● **ACTIVITY LIST**:
(a) According to the Sheet2RDF page, what does the bottom panel of the user interface show?
(b) Write the next part of the Sheet2RDF page, starting after its last sentence.

● **SELECTED TEXT**:

★ ★ ★

September 3, 2019

The Sheet2RDF VocBench tool

Sheet2RDF is also available as embedded VocBench 3 tool.


On the VocBench site, we provided detailed instructions for the installation of VocBench.

Sheet2RDF on VocBench

Once the installation is complete, you can start playing with VocBench. The user interface of Sheet2RDF consists of a tab, which can be opened by clicking on Sheetrdf under Toolsnavigation bar menu item.


The UI is composed of three panels:

  • the left panel (1) provides a preview of the datasheet content and allows to customize the transformation process;
  • the right panel (2) allows to managing the PEARL document;
  • the bottom panel (3) shows the rdf triples generated by the system.
User Interface

Now, let’s see how Sheet2RDF works.

The spreadsheet management

The input file (the spreadsheet to be processed) can be chosen and loaded through the Browse button. Once the input file is loaded, a preview of the datasheet is shown into the left panel. In the screenshot below, it is shown how is adopted a color code for the column headers status.

★ ★ ★

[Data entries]
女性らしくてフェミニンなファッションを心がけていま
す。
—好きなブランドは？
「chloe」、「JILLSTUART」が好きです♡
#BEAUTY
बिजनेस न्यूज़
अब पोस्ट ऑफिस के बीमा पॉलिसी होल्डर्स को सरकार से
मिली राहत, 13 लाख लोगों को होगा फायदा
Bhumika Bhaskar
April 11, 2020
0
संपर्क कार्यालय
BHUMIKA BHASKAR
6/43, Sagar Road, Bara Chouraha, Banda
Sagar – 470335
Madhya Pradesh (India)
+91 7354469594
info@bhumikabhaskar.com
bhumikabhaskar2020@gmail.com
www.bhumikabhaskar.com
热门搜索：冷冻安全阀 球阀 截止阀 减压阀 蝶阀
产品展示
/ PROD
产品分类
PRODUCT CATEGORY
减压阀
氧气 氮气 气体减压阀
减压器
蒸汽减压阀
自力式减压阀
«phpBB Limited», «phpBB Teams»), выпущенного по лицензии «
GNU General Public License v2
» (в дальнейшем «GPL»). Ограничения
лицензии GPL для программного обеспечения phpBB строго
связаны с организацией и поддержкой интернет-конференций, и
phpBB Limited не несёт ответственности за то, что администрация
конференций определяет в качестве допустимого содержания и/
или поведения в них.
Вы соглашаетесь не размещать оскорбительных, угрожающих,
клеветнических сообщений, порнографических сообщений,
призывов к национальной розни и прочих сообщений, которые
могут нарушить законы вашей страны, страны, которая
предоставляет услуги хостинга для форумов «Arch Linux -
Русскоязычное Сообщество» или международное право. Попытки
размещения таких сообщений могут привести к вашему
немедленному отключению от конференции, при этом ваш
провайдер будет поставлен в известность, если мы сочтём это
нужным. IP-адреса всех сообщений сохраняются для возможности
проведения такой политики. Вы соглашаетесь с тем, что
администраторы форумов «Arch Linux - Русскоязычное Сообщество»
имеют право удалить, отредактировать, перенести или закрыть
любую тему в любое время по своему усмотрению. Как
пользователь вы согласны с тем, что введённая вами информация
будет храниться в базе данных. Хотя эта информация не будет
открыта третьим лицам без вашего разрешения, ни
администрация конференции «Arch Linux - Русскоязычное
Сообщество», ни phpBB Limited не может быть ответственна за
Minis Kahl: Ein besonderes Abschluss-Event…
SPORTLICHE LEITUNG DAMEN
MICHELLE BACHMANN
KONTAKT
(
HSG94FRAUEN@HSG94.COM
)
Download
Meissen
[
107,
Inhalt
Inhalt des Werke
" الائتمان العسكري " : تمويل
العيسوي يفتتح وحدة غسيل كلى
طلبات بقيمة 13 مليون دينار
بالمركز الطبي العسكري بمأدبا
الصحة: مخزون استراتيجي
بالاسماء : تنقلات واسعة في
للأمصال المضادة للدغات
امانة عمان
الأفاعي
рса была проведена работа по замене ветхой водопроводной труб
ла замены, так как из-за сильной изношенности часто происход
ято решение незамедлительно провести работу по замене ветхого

★ ★ ★

● **YOUR RESPONSES**:
(a) The bottom panel shows the RDF triples generated by the system.

(b)
Datasheet preview

The spreadsheet columns need to be configured in order to guide the triplification process. This configuration will guide the automatic generation of the PEARL code which can be triggered by clicking the “play” button. Note that beside this button, two further buttons are available. These allows to export the current configuration so that it could be imported, edited and reused at a later time.

In order to edit the header configuration, a dedicated dialog can be opened by clicking on the small icon near the column name.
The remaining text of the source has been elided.